Although part of the reason Bonidy lost on the inside portion of the post office was in fact due to open carry possibly "alarming" other patrons. As I see it, I don't think we need to scrap any mention of CCW. I see no reason why you can't challenge sensitive places on both CCW and open carry. In this immediate case, though, the 10th Circuit has boxed itself in on open carry, so that's the horse we ride for this round. At least the CCW argument could be preserved for SCOTUS, if it gets there. I've said before I'm having trouble believing SCOTUS will force open carry on the holdout states. CCW as an option may keep a Heller 5 justice from going weak kneed and ruling against us.
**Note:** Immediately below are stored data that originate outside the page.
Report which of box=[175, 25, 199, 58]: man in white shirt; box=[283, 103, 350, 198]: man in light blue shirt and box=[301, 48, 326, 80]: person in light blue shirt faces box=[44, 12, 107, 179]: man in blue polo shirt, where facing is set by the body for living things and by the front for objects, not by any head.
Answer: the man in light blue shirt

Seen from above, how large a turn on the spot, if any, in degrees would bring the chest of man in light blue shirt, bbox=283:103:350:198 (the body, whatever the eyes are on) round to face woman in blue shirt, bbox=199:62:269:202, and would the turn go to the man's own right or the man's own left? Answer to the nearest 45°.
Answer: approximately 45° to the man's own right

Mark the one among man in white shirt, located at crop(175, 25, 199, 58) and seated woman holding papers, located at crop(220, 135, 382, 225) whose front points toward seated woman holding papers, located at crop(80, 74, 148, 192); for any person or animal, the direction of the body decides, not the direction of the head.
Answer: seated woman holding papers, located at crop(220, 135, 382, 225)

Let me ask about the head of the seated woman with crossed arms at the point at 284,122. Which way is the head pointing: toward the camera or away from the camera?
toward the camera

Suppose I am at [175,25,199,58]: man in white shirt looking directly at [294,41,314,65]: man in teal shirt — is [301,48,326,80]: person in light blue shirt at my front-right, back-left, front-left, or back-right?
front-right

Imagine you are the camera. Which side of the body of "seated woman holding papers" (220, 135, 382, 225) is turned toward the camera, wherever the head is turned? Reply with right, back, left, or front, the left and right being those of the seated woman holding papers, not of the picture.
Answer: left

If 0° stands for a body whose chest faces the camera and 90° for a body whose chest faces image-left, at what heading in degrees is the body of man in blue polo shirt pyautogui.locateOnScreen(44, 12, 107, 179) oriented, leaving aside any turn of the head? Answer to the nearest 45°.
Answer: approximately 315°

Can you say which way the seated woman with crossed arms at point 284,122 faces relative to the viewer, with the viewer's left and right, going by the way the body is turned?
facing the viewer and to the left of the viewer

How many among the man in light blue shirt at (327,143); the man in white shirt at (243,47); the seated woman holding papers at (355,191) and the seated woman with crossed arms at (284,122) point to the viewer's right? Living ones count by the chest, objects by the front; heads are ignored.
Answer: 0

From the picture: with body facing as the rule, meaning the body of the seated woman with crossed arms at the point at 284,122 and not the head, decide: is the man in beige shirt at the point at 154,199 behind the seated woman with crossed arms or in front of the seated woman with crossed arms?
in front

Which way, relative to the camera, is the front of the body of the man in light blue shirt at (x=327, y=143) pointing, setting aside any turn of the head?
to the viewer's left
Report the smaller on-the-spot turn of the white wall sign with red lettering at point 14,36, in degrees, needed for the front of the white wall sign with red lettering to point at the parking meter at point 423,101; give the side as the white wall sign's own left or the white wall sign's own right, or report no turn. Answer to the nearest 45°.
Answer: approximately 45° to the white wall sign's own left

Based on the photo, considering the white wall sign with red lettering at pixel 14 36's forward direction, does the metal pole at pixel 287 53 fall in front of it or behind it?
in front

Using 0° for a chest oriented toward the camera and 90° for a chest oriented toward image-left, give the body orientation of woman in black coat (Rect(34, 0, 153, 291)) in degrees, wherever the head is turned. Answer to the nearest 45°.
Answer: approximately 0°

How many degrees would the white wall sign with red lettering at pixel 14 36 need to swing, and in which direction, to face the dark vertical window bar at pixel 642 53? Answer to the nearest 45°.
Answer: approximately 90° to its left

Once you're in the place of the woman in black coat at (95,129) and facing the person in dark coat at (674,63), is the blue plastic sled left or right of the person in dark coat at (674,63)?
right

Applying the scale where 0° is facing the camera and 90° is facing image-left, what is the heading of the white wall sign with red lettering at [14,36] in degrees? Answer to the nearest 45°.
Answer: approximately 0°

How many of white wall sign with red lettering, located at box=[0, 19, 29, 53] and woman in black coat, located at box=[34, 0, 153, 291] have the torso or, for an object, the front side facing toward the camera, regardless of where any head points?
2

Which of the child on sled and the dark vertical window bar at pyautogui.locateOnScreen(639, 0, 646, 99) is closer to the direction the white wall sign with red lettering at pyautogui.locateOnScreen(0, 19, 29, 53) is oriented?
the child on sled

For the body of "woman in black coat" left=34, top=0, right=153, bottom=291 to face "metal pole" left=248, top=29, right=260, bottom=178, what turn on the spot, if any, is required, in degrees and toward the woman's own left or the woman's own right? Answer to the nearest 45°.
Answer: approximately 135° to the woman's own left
Yes! Yes! Yes! (OMG! I'm channeling Meg Ryan again!)


<snip>

IV. ISSUES RAISED IN THIS APPEAL.

Whether the Second Amendment
forbids the USPS ban on both open and
concealed carry inside the Avon Post Office
<snip>




Given the clarity of the denial in Peterson, I think this risky. I think we should agree completely with the 10th, the 2nd & all the other courts that quote the sections of Heller that I quote & ride that horse all the way. There are more than enough cases out that can argue (and lose) that Shall Issue is the Right. Let them take the issue to SCOTUS. This case should be as pure as possible.


The Raisuli

stix213
11-05-2013, 11:25 AM
The way I read the decision, the judge appeared fine with banning open carry in the parking lot. Just that a firearm locked up in a vehicle in the parking lot was outside of what the government can touch. I'm also a bit disturbed by some of the language justifying victim disarmament within the building.

wolfwood
11-20-2013, 1:52 PM
when are the two opening briefs due (its a cross appeal so there are two)?